## [DIRECTION]
Copy the rows word for word, from the very start down through the line containing "135V132L145 131H138L135 133V138L140", including that line. Omit the pictures from your copy.

** start of RAW DATA **

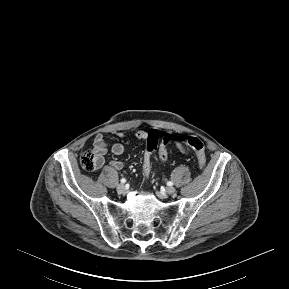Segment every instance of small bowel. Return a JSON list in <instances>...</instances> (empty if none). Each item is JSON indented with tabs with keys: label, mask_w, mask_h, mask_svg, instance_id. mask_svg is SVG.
Here are the masks:
<instances>
[{
	"label": "small bowel",
	"mask_w": 289,
	"mask_h": 289,
	"mask_svg": "<svg viewBox=\"0 0 289 289\" xmlns=\"http://www.w3.org/2000/svg\"><path fill=\"white\" fill-rule=\"evenodd\" d=\"M148 135V132L145 131H138L135 133V138L140 139V140H146ZM119 137H123L124 133H118ZM177 148L180 150V152L185 153V147L180 143L176 142ZM93 151L97 157L98 163L97 167L99 168L103 165L104 163V155L107 153H111L113 155H121L125 152V147L121 143H115L111 145L110 147L107 146L103 136L101 134H98L95 136L93 140ZM110 165L112 168L116 170H120L123 167V164L119 160H113L110 162Z\"/></svg>",
	"instance_id": "c3829d8e"
}]
</instances>
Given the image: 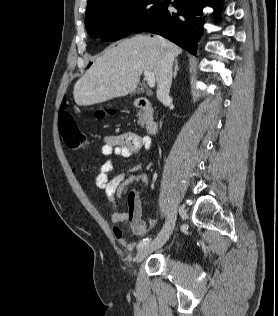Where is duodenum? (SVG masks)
Returning a JSON list of instances; mask_svg holds the SVG:
<instances>
[{"instance_id": "obj_1", "label": "duodenum", "mask_w": 278, "mask_h": 316, "mask_svg": "<svg viewBox=\"0 0 278 316\" xmlns=\"http://www.w3.org/2000/svg\"><path fill=\"white\" fill-rule=\"evenodd\" d=\"M133 105L146 112H149L151 110V102L149 99L145 97H137L133 99ZM157 130H158V123L153 119H149L146 123V131L149 134H155Z\"/></svg>"}]
</instances>
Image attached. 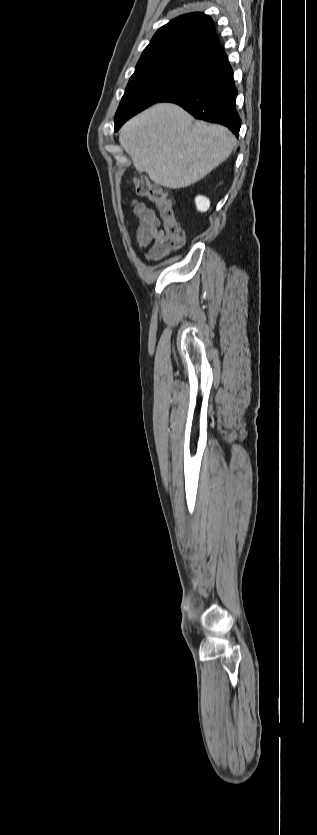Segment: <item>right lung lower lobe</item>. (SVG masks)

** end of RAW DATA **

## [EXERCISE OUTPUT]
Segment every instance of small bowel. Return a JSON list in <instances>...</instances> (empty if none). Each item is JSON indented with tabs with keys: label, mask_w, mask_h, mask_svg, instance_id. mask_svg is SVG.
Here are the masks:
<instances>
[{
	"label": "small bowel",
	"mask_w": 289,
	"mask_h": 289,
	"mask_svg": "<svg viewBox=\"0 0 289 289\" xmlns=\"http://www.w3.org/2000/svg\"><path fill=\"white\" fill-rule=\"evenodd\" d=\"M148 135V132L145 131H138L135 133V138L140 139V140H146ZM119 137H123L124 133H118ZM177 148L180 150V152L185 153V147L180 143L176 142ZM93 151L97 157L98 163L97 167L99 168L103 165L104 163V155L107 153H111L113 155H121L125 152V147L121 143H115L111 145L110 147L107 146L103 136L101 134H98L95 136L93 140ZM110 165L112 168L116 170H120L123 167V164L119 160H113L110 162Z\"/></svg>",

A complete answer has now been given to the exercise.